In the previous post of the series, I highlighted the importance of being consistent when documenting, as the days pass and as the patient’s situation changes. In this post, I am going to mention how creating templates can help and how and why to avoid medical record cloning
Create templates, but avoid medical record cloning.
When providers see patients and document, a sequence of actions occurs that does not vary patient to patient. First the provider sees the record, the new laboratory workup, the past history, then, he or she sees the patient and finally the creation of a new note takes place. This last step also has its own sequence because all different types of notes have defined sections that have to be present for all cases. Creating templates for documentation helps with not forgetting to include the necessary elements of the history and physical, progress note, consultation, discharge summary, postoperative note, etc. In addition to that, a template can make the provider remember to include always certain aspects that may be missed, like a nutritional assessment, for example.
One of the abilities of electronic health record systems is the ability of being able to import parts of a previous record into a new note. Some information may change little on a day to day basis.
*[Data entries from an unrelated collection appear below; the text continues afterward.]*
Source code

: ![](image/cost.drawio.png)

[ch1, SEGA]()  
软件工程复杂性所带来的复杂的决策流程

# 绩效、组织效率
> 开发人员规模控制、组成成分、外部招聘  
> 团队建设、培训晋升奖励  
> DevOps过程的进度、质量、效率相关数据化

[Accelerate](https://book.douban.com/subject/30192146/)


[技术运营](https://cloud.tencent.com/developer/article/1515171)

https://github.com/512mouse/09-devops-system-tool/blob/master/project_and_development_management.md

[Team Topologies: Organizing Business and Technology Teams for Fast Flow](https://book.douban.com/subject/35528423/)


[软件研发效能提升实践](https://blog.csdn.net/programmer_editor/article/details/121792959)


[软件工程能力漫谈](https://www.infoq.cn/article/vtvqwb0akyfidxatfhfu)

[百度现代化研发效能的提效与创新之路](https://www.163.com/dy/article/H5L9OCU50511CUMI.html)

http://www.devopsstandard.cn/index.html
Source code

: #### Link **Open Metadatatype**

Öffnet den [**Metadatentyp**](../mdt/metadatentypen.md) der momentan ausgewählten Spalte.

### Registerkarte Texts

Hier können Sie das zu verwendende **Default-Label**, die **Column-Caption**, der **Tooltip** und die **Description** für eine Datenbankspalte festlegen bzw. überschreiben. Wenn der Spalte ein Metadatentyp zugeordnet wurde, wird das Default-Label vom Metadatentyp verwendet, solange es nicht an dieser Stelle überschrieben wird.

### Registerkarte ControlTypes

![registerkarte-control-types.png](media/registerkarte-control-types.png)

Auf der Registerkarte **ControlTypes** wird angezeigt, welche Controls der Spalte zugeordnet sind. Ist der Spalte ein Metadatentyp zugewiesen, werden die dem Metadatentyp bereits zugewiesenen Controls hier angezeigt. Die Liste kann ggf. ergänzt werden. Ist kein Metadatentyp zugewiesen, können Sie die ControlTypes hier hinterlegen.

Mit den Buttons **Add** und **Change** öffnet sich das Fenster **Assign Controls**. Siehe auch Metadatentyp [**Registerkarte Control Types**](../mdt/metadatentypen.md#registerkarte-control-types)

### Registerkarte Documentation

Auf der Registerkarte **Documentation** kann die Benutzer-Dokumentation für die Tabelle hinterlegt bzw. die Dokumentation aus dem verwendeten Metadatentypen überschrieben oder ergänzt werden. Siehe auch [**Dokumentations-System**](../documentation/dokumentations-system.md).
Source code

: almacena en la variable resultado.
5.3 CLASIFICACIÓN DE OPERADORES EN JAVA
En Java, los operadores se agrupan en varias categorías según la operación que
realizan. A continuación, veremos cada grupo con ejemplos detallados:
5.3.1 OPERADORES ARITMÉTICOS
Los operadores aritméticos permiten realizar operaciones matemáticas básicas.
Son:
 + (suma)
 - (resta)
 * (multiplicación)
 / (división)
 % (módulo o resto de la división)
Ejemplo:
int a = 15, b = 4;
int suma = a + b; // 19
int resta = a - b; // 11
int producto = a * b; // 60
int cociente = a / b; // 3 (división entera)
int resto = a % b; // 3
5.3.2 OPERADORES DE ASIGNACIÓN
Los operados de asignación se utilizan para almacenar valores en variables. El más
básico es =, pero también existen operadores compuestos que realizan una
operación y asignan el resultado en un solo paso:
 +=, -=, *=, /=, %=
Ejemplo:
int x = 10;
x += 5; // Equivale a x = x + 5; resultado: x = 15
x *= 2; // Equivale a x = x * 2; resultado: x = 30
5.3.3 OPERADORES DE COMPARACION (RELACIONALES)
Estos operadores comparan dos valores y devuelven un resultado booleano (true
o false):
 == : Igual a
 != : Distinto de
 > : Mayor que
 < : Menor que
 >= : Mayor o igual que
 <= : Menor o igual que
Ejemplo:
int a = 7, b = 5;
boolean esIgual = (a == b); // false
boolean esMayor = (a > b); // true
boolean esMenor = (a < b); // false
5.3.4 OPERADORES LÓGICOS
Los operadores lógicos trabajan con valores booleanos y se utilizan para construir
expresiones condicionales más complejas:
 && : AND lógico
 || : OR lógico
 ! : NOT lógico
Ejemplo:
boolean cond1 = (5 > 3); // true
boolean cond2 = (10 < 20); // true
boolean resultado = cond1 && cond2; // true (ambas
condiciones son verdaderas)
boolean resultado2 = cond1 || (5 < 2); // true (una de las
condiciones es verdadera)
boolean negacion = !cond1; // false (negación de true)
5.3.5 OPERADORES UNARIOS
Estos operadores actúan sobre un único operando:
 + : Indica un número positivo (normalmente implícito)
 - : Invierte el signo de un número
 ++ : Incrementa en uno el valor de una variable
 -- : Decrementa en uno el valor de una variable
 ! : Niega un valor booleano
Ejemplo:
The ability of “cut and paste” can lead to medical record cloning if appropriate measures are not taken. Medical record cloning can lead to fraud, in the sense that a chart may contain information that may not represent exactly what happens to the patient in a particular day and and the same time lead to inaccurate billing. In order to avoid medical record cloning physicians using the “cut and paste” technique must make sure that the note is unique for the day, that it reflects what happened in that particular day and that billing is consistent with the content of the note.